WORK ORDER:
Everything in the listing below except the pictures should be reproduced exactly.

RECORDS:
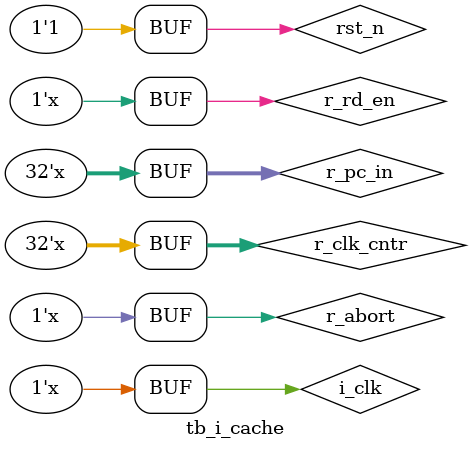
<source format=sv>
`timescale 1ns / 1ns

module tb_i_cache;

    reg i_clk;
    reg rst_n;
    reg [31:0] r_clk_cntr;

    reg [31:0] r_pc_in;
    reg r_rd_en;
    reg r_abort;

    wire [127:0] w_dout;
    wire w_dout_valid;
    

    i_cache dut_cache(
        // Inputs
        .pc_in(r_pc_in),
        .rd_en(r_rd_en),
        .abort(r_abort),
        // Outputs
        .Dout(w_dout),
        .Dout_valid(w_dout_valid)
    );
    

    // Initial conditions
    initial begin
        $display("Start simulation");
        i_clk           =  1'b1; // Start cklock in rising edge
        r_clk_cntr      = 32'h0;
        r_pc_in         = 32'h0;
        r_rd_en         =  1'b1;
        r_abort         =  1'b0;
        $display("Reset system");
        rst_n           =  1'b1; // Pulse rst to reset system
        #1 rst_n        =  1'b0;
        #1 rst_n        =  1'b1;
        
    end
    
    // Clock signal
    always begin 
    
        #5 i_clk        = ~i_clk; r_clk_cntr = r_clk_cntr + 1'b1;
        
    end
        
    // Abort signal
    always begin 
    
        #400 r_abort      = ~r_abort;
        
    end
     
    // Read signal
    always begin 
    
        #200 r_rd_en      = ~r_rd_en;
        
    end
    
    always begin 
            
        $display("1. Increment PC counter.");
        
        #10
        r_pc_in         = r_pc_in + 32'b1;
        
        $display(" r_pc_in: %0h\n r_rd_en: %0h\n r_abort: %0h\n", r_pc_in, r_rd_en, r_abort);
       
       
    end

endmodule
</source>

EXERCISE RESULT:
<source format=sv>
`timescale 1ns / 1ns

module tb_i_cache;

    reg i_clk;
    reg rst_n;
    reg [31:0] r_clk_cntr;

    reg [31:0] r_pc_in;
    reg r_rd_en;
    reg r_abort;

    wire [127:0] w_dout;
    wire w_dout_valid;
    

    i_cache dut_cache(
        // Inputs
        .pc_in(r_pc_in),
        .rd_en(r_rd_en),
        .abort(r_abort),
        // Outputs
        .Dout(w_dout),
        .Dout_valid(w_dout_valid)
    );
    

    // Initial conditions
    initial begin
        $display("Start simulation");
        i_clk           =  1'b1; // Start cklock in rising edge
        r_clk_cntr      = 32'h0;
        r_pc_in         = 32'h0;
        r_rd_en         =  1'b1;
        r_abort         =  1'b0;
        $display("Reset system");
        rst_n           =  1'b1; // Pulse rst to reset system
        #1 rst_n        =  1'b0;
        #1 rst_n        =  1'b1;
        
    end
    
    // Clock signal
    always begin 
    
        #5 i_clk        = ~i_clk; r_clk_cntr = r_clk_cntr + 1'b1;
        
    end
        
    // Abort signal
    always begin 
    
        #400 r_abort      = ~r_abort;
        
    end
     
    // Read signal
    always begin 
    
        #200 r_rd_en      = ~r_rd_en;
        
    end
    
    always begin 
            
        $display("1. Increment PC counter.");
        
        #10
        r_pc_in         = r_pc_in + 32'b1;
        
        $display(" r_pc_in: %0h\n r_rd_en: %0h\n r_abort: %0h\n", r_pc_in, r_rd_en, r_abort);
       
       
    end

endmodule
</source>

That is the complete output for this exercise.